CMS.GOV PCPRICER

The government-based prospective payment frameworks are subject to change almost daily and falling behind these updates greatly increases the risk for inaccuracy, increased audits, costly manual claims reviews, disputes, and time-based fees and penalties. Returning information beyond standard claim pricing details (such as claims errors or edits) will ease provider disputes and reduce inefficiencies caused by inappropriate adjudication and high volumes of pending claims.

Integrating a claims system to a SaaS application through secure technologies (e.g. CMSPricer) enables communication of meaningful information. The unparalleled advantage of solutions that fully leverage SaaS capabilities is addressing compliance headaches through seamless, immediate integration of frequent data updates and providing access to regulatory compliance data before effective dates.

CMS publishes daily transmittals to communicate new or altered policies, rates and other specific modifications. These can include retroactive changes to claims payment rules dating back months or years. If payers must reprocess claims, how do they correct prior payments that are suddenly incorrect? Why does the timing of claims correction matter? Millions of identified under- or overpaid dollars are waiting to be reclaimed by the overpaying payer or the underpaid provider, creating disputes and time-based fees and penalties.
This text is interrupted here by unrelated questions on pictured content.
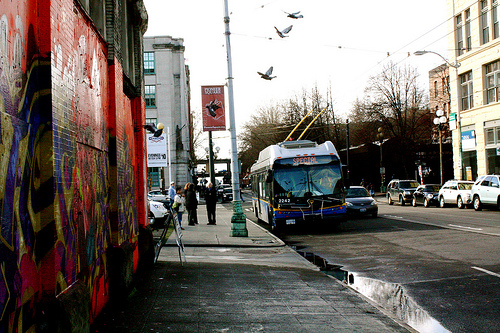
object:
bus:
[240, 135, 350, 234]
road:
[217, 188, 497, 331]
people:
[183, 182, 204, 227]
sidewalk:
[139, 202, 411, 332]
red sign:
[201, 84, 225, 134]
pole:
[220, 1, 248, 239]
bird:
[257, 65, 281, 81]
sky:
[124, 0, 445, 175]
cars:
[386, 178, 421, 207]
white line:
[466, 263, 500, 278]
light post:
[413, 48, 462, 192]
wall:
[0, 0, 148, 332]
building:
[426, 64, 457, 143]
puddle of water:
[283, 238, 451, 332]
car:
[342, 186, 378, 220]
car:
[435, 178, 475, 210]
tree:
[347, 59, 438, 177]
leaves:
[262, 126, 282, 139]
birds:
[270, 24, 296, 40]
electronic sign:
[284, 157, 328, 168]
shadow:
[324, 216, 444, 235]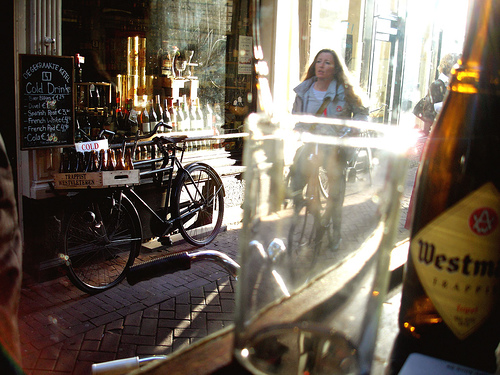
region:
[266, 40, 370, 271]
a woman standing in a store.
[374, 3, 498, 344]
a large brown bottle.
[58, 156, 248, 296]
A bike in a bar.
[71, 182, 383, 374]
a sidewalk outside of a building.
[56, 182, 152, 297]
a front bike tire.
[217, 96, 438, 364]
a large glass near a bottle.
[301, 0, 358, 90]
the side of a building.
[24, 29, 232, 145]
A bar in a room.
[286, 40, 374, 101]
a woman with long hair.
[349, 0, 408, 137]
an entrance into a building.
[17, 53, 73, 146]
Sign with chalk written words on it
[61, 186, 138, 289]
A front wheel on a bike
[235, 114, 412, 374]
A glass cup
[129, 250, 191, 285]
A left black handle on a bike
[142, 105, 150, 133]
A glass bottle in a window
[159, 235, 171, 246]
Pedal on a bike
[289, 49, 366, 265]
A woman on a bike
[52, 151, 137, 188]
A bottle basket on a bike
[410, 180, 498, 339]
A brand logo on a bottle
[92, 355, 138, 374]
A white handle on a bike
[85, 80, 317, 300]
a bike against a building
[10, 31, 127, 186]
a chalkboard outside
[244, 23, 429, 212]
a woman riding a bike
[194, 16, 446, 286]
a woman with long hiar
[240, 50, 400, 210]
a woman with long curly haiar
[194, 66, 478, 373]
a glass on a table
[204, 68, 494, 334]
a clear glass on a table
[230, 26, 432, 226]
a woman wearing a jacket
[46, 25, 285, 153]
a store front window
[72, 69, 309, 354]
a ike with bottles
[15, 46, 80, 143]
menu on black chalkboard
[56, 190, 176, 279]
front black wheel of bicycle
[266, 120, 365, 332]
clear glass in front of photo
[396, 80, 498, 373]
brown bottle with yellow label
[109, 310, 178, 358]
red brick road on ground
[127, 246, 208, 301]
black handle bar on bike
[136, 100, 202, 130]
long row of wine bottles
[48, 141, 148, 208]
wooden crate filled with bottles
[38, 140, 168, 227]
wooden crate on front of bike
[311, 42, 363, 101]
woman looking forward in photo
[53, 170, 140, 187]
short brown wooden crate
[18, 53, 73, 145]
black chalk board with brown frame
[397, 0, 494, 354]
brown glass beer bottle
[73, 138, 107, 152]
white sign that says COLD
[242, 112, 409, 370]
clear glass cup that is empty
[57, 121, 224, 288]
black bicycle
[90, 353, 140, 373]
white bike grip handle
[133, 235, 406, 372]
wooden bar on the right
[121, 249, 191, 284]
black bike handle on the right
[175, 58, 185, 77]
clear empty glass wine glass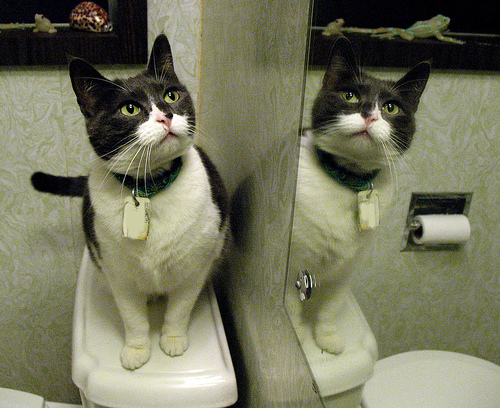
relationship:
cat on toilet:
[70, 68, 233, 265] [78, 327, 229, 402]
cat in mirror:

CMS.GOV Website: "The PC Pricer is a tool used to estimate Medicare PPS payments. The final payment may not be precise to how payments are determined in the Medicare claims processing system due to the fact that some data is factored in the PC Pricer payment amount that is paid by Medicare via provider cost reports. A variance between actual Medicare payment and a PC Pricer estimate may exist as there is typically a 3-month lag in quarterly updates to provider data. Likewise, due to the approximate 3-month lag time, the absence of a record for any given provider in the Provider Specific file that accompanies the PC Pricers DOES NOT necessarily imply that the missing provider is not enrolled in Medicare and/or is not eligible for payment under Medicare.”